Nothing else seems to be working. Some users are against Mozillas forced default tracking/telemetry system and forced install of crust that should really be add-ons (Pocket, sync).

If you have any ideas for ways users can enable change which doesn't inconvenience you then please let them know.



Participate in the mailing lists, in the bug trackers.

Submit code patches and report bugs.

In short, participate in the Mozilla community.

Mozilla isn't some sort of impenetrable wall of silence, everything they do is open. The initial mailing list thread that start the entire outrage is open. People on it raised these exact concerns. People engaged them. They want to prevent these exact PR disasters.

"Nothing else seems to be working" is simply untrue if you simply look at the bugtracker and mailing list.

I would suggest that you bring "Nothing else seems to be working" to Google and the Chrome dev team. I haven't heard much outcry from that direction yet and they regularly come up with decisions previously undiscussed with the public and then push it through no arguments about it. Mozilla is not like that no matter how much you want to believe it.


> Participate [...] in the bug trackers.

For anyone looking on and thinking of following this advice, please don't treat Bugzilla like GitHub, where advocacy and general discussion is the norm. Bugzilla is for code reviews and for people who are otherwise working together so they can coordinate and get things done. It's not an open solicitation for people to jump in and voice their opinions about general project directions, etc. If you do try to use Bugzilla the wrong way, you'll likely be warned about generating too much noise and possibly banned.

Please do continue using social platforms like blogs, comment sites like this one, etc. for posting opinion pieces and weighing in. That's where general commentary belongs, and it'll be much more effective to boot, if you're interested in getting people's attention or changing minds.


> everything they do is open

That is incorrect. Many bug reports are marked as private for security reasons.

Other decisions such as Pocket, Cliqz and Mr Robot are made and executed in private.

Once the code is thrown over the wall it's all open. Upstream of that is a different matter.


> That is incorrect. Many bug reports are marked as private for security reasons.

Maybe you don't know how this works. Most (almost all) employees do not have access to these bugs, either. But community members can and do have access.

Early access to these reports can be worth literally millions of dollars in the wrong hands, and cause much more damage to our users. However, who gets access isn't decided by who gets a paycheck. It's decided by who is involved and participating and trustworthy. That can be literally anybody.


Bugs are also marked private without any security angle involved whatsoever. Often, these are related to initiatives done in cooperation with so-called "partners".

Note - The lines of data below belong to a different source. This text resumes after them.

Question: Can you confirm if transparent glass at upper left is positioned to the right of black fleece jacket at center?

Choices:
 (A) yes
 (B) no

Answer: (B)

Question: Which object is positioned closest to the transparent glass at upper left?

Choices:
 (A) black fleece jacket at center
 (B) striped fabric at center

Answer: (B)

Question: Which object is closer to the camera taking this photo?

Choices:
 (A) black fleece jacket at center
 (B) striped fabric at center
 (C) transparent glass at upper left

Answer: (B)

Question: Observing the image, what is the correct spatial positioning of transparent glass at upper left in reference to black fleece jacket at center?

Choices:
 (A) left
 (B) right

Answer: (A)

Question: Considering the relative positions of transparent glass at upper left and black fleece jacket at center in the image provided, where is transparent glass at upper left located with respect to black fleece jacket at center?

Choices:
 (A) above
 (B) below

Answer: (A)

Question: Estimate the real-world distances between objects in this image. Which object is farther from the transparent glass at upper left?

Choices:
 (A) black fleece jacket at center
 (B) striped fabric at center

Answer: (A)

For an open source project, Mozilla appears to constantly settle on pretty shitty partners if it is true (as is alleged) that it's these partners that insist on secret communication shielded from any community interaction.

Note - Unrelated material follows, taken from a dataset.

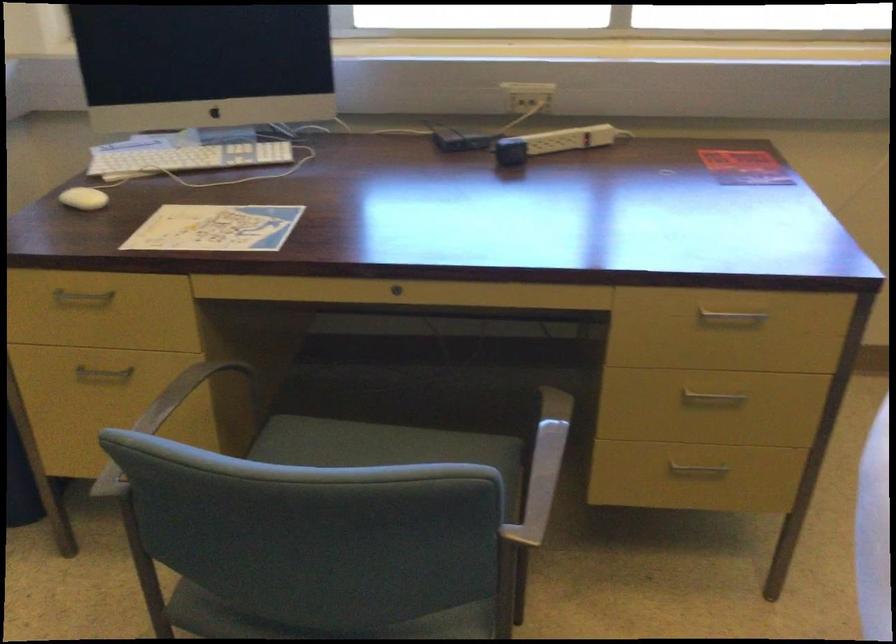
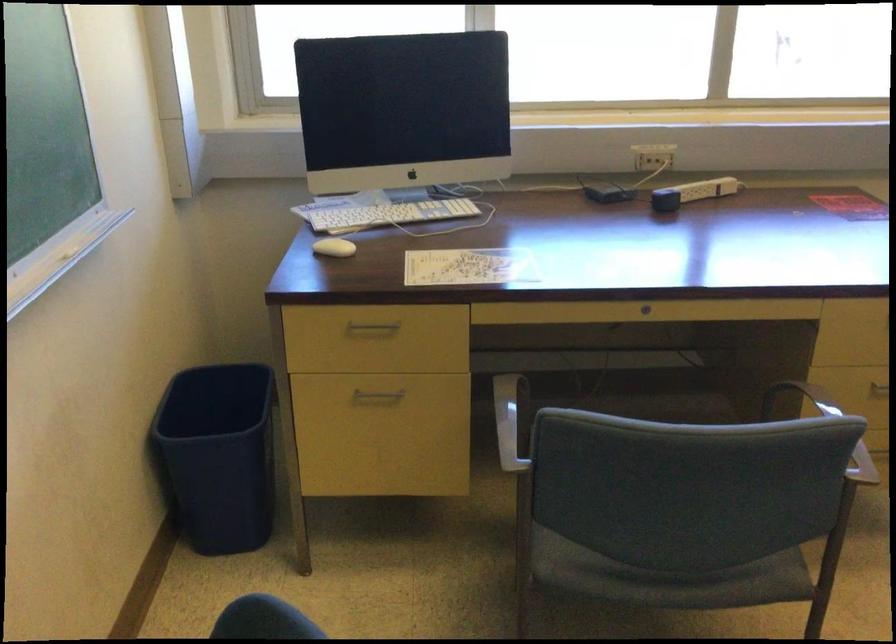
In the second image, find the point that corresponds to (108,375) in the first image.

(376, 395)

Such shady deals in smoke-filled backrooms are one of the small number of things that are hard to impossible to pull off in a community-driven project without constantly pissing off contributors.


Er... pretty much everybody in pretty much all industries prefer keeping their internal communications and their communications with their clients/providers private. Mozilla is one of the only industry actors who manages to keep most of its communications public.

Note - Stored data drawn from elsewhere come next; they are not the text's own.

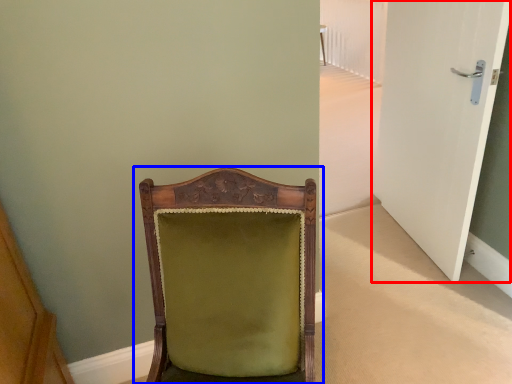
Question: Which point is closer to the camera, door (highlighted by a red box) or chair (highlighted by a blue box)?

Choices:
 (A) door
 (B) chair

Answer: (B)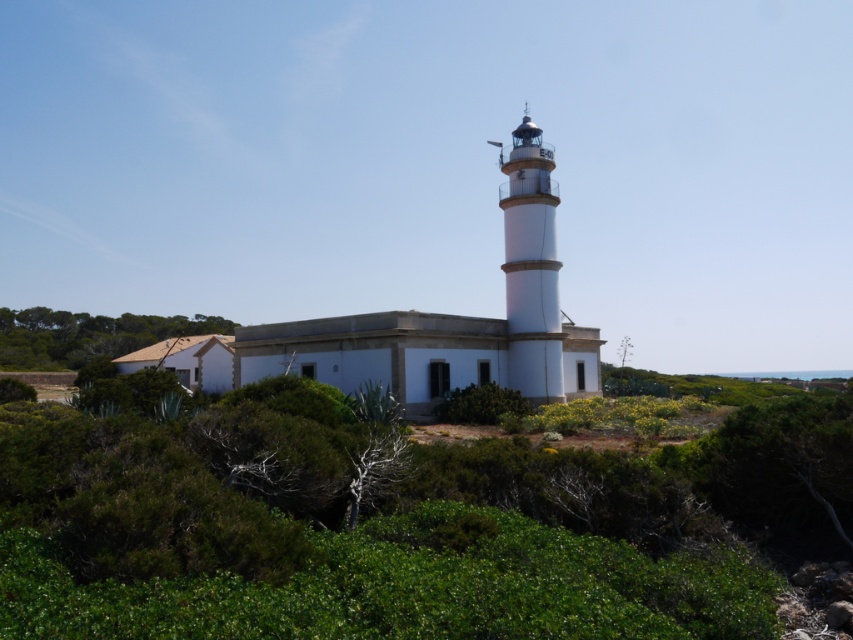
Question: Which point is farther from the camera taking this photo?

Choices:
 (A) (94, 529)
 (B) (199, 326)
 (C) (538, 189)

Answer: (B)

Question: Can you confirm if green leafy shrubs at center is positioned above white smooth tower at center?

Choices:
 (A) no
 (B) yes

Answer: (A)

Question: Which point is farther to the camera?

Choices:
 (A) green leafy shrubs at center
 (B) green leafy shrubs at lower left
 (C) white smooth tower at center

Answer: (B)

Question: Which object is the closest to the green leafy shrubs at lower left?

Choices:
 (A) green leafy shrubs at center
 (B) white smooth tower at center

Answer: (B)

Question: Does white smooth tower at center have a smaller size compared to green leafy shrubs at lower left?

Choices:
 (A) no
 (B) yes

Answer: (B)

Question: Is white smooth tower at center further to camera compared to green leafy shrubs at lower left?

Choices:
 (A) yes
 (B) no

Answer: (B)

> Other decisions such as Pocket

I am amazed that Mozilla has not yet released Pocket as free and open source software. What's going on?


It's in progress. You can see what has been released already at https://github.com/Pocket

FYI, I work at Mozilla but don't speak for Mozilla.


They did... 2 months ago...

https://github.com/Pocket


No server-side code. No mobile apps. No public word on when this is going to happen. Yet, this proprietary technology is further integrated into Firefox.